As has been widely reported (here is an AP story), the Daniels Administration is trying to quash the lawsuit (pdf) by the Citizens Action Coalition challenging the constitutionality of the Toll Road privatization legislation.
Specifically, Article 10, section 2 of Indiana’s Constitution says:
All the revenues derived from the sale of any of the public works belonging to the State, and from the net annual income thereof, and any surplus that may, at any time, remain in the Treasury, derived from taxation for general State purposes, after the payment of the ordinary expenses of the government, and of the interest on bonds of the State, other than Bank bonds; shall be annually applied, under the direction of the General Assembly, to the payment of the principal of the Public Debt.
The Daniels Administration is attempting to quash the lawsuit without addressing its merits under IC 34-13-5 which sets the procedure governing “public lawsuits.” In particular IC 34-13-5-7 allows a defendant (in this case, the State) to request that bond be posted. The court is required to set a hearing on the petition. Judge Scopelitis has set a hearing date of May 11.
The statute instructs the judge to use the standard for granting a preliminary injunction as the standard for determining whether a bond is required. This standard essentially requires the judge to weigh the harm if the requested relief is granted (delaying the sale), the harm if the requested relief is denied (allowing the sale to go through while the lawsuit is pending), and the plaintiff’s likelihood of success on the merits. If the judge decides that the CAC is likely to succeed on the merits of the case and that allowing the sale to proceed will cause greater harm than delaying the sale pending trial of the case, he will deny bond. If he decides to the contrary, he is instructed to set bond at a level that that would compensate the defendant for damages and costs accrued to the defendant by reason of the pendancy of the lawsuit.
Regardless of whether bond is approved or denied, either party can appeal the decision directly to the Supreme Court within 10 days of the trial court’s decision.
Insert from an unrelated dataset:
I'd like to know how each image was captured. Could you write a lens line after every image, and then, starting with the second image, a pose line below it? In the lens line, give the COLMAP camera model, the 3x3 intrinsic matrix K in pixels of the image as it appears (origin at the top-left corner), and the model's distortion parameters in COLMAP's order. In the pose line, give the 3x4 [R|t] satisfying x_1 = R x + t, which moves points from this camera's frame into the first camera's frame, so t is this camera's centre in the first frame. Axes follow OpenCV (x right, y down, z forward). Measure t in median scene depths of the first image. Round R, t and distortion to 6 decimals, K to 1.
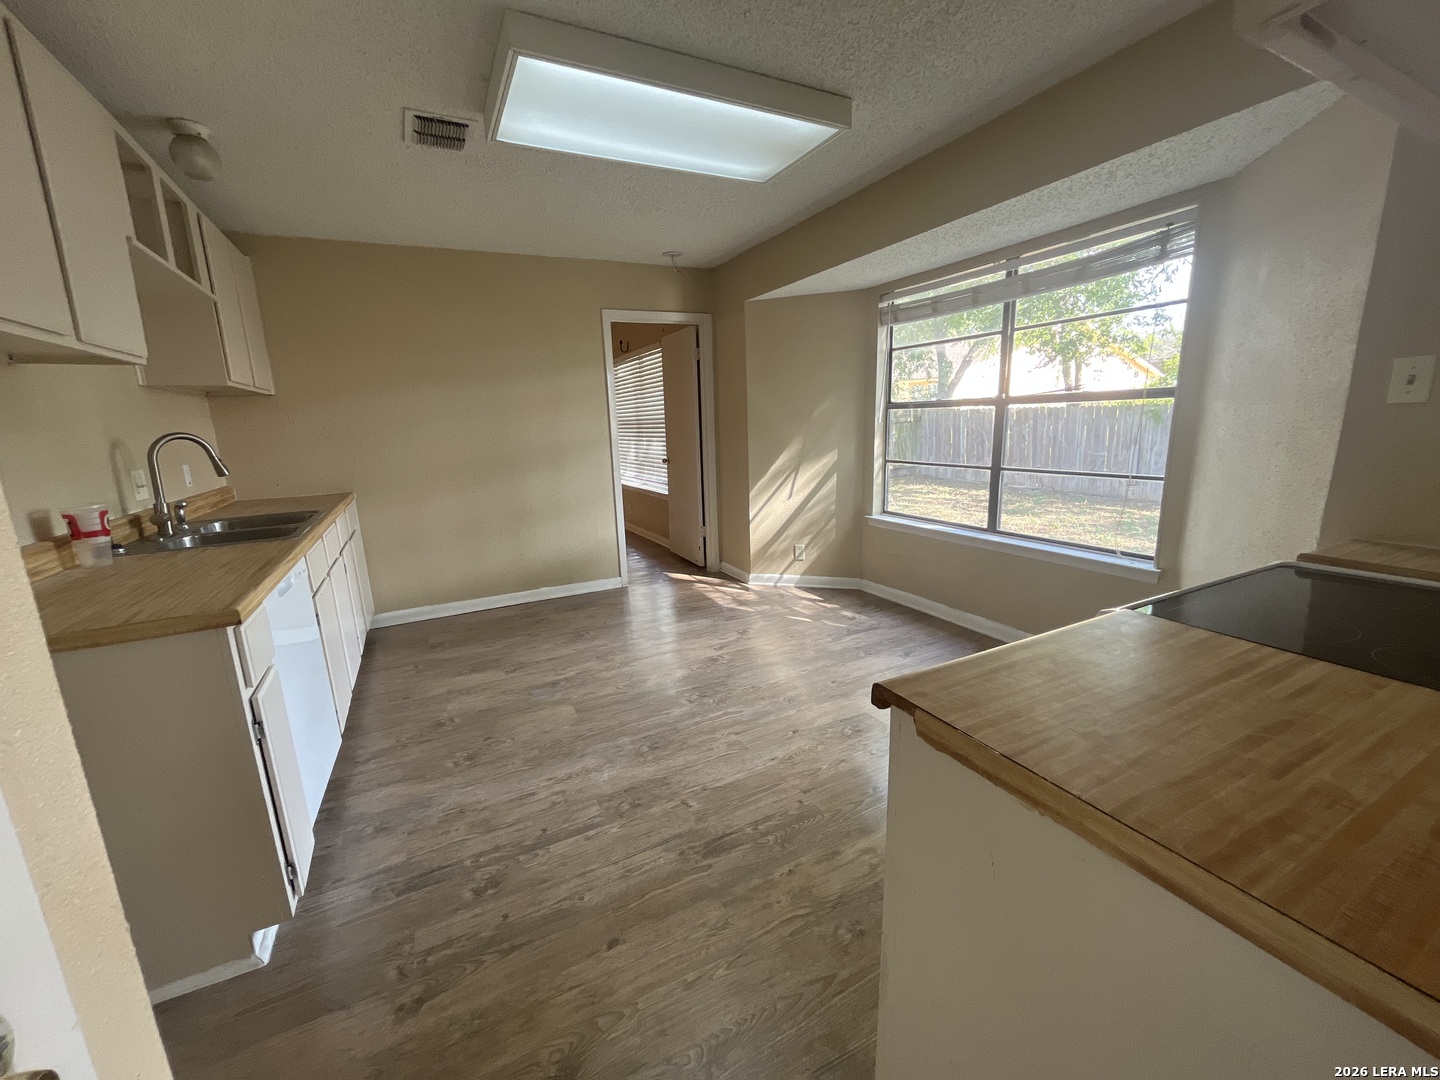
lens RADIAL K [[567.9, 0, 720.0], [0, 567.9, 540.0], [0, 0, 1]] dist [-0.002383, -0.000257]
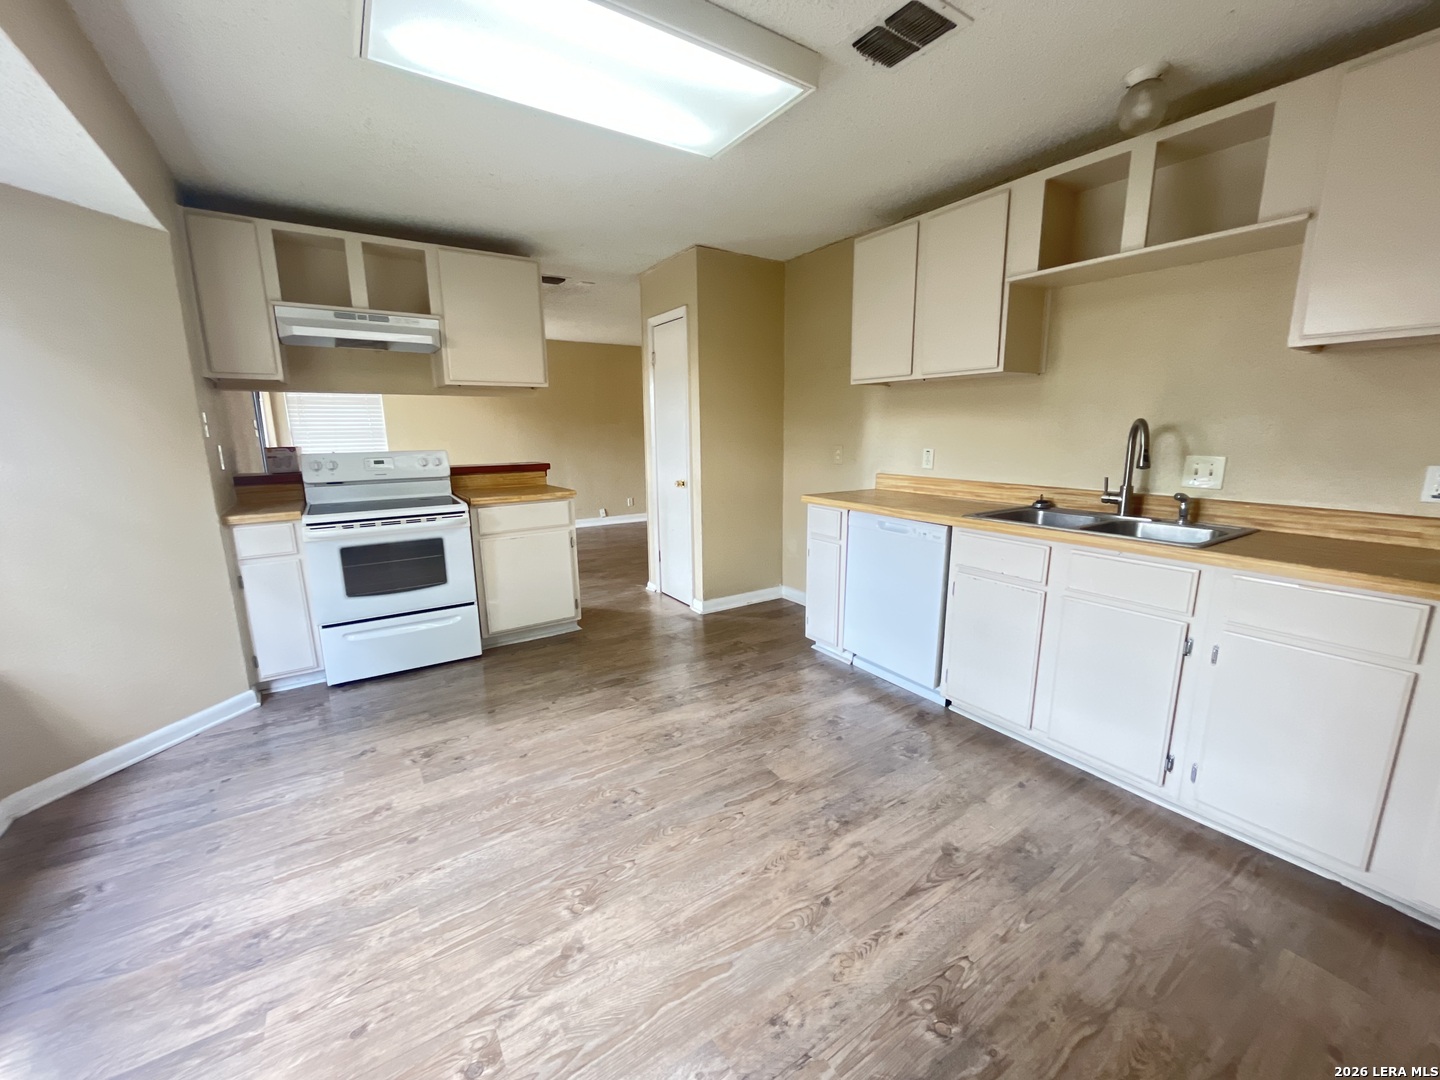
lens RADIAL K [[567.9, 0, 720.0], [0, 567.9, 540.0], [0, 0, 1]] dist [-0.002383, -0.000257]
pose [[-0.993305, 0.063330, -0.096612, -0.124192], [0.019749, 0.917116, 0.398131, -0.362647], [0.113819, 0.393557, -0.912227, 1.708288]]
So we’re likely to have a read on the Supreme Court’s opinion on the applicability of the Constitutional provision before too long.
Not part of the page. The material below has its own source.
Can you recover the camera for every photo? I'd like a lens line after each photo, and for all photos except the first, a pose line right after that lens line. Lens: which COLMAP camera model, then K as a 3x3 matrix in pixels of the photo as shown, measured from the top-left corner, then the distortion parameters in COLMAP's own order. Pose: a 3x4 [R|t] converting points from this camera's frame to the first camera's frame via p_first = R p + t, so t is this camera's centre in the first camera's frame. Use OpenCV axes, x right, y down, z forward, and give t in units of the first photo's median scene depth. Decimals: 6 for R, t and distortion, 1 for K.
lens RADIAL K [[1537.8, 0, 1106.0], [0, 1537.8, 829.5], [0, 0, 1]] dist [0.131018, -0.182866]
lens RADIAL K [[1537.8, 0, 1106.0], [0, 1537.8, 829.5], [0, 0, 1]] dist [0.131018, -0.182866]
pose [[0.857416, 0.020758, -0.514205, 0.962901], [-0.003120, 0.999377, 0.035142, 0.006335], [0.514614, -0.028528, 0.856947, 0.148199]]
My thoughts: 1) I question whether a statute such as IC 34-13-5 is permitted to essentially render a Constitutional provision a nullity. To take a hyperbolic example from the federal Constitution, what if Congress said a citizen had to post $1 billion to bring a lawsuit to stop a free speech violation by the government? Clearly Congress would not be permitted to make an end run around the Constitution in that fashion. 2) The consequences of a delay in entering into the privatization agreement while litigation is pending is less harmful than the consequences of potentially entering into the agreement illegally. The Toll Road isn’t going anywhere and there is no evidence that its value is diminishing. Unraveling the privatization deal once it goes into effect would likely be expensive and difficult, particularly if the State distributes the proceeds from the sale of its property rights in the Toll Road. 3) The State’s apparent reliance on characterization of the deal as a lease rather than a sale seems superficial and misguided. A lease is merely a particular kind of sale of property rights. Not to get all Property 101 on you, but the Daniels administration seems to be taking the position that the word “sale” in the Constitution refers only to a sale of a fee simple absolute interest in the Toll Road Property and that any other kind of sale is not subject to the constitutional provisions, including sale of a leasehold interest in the Toll Road Property for a term of years.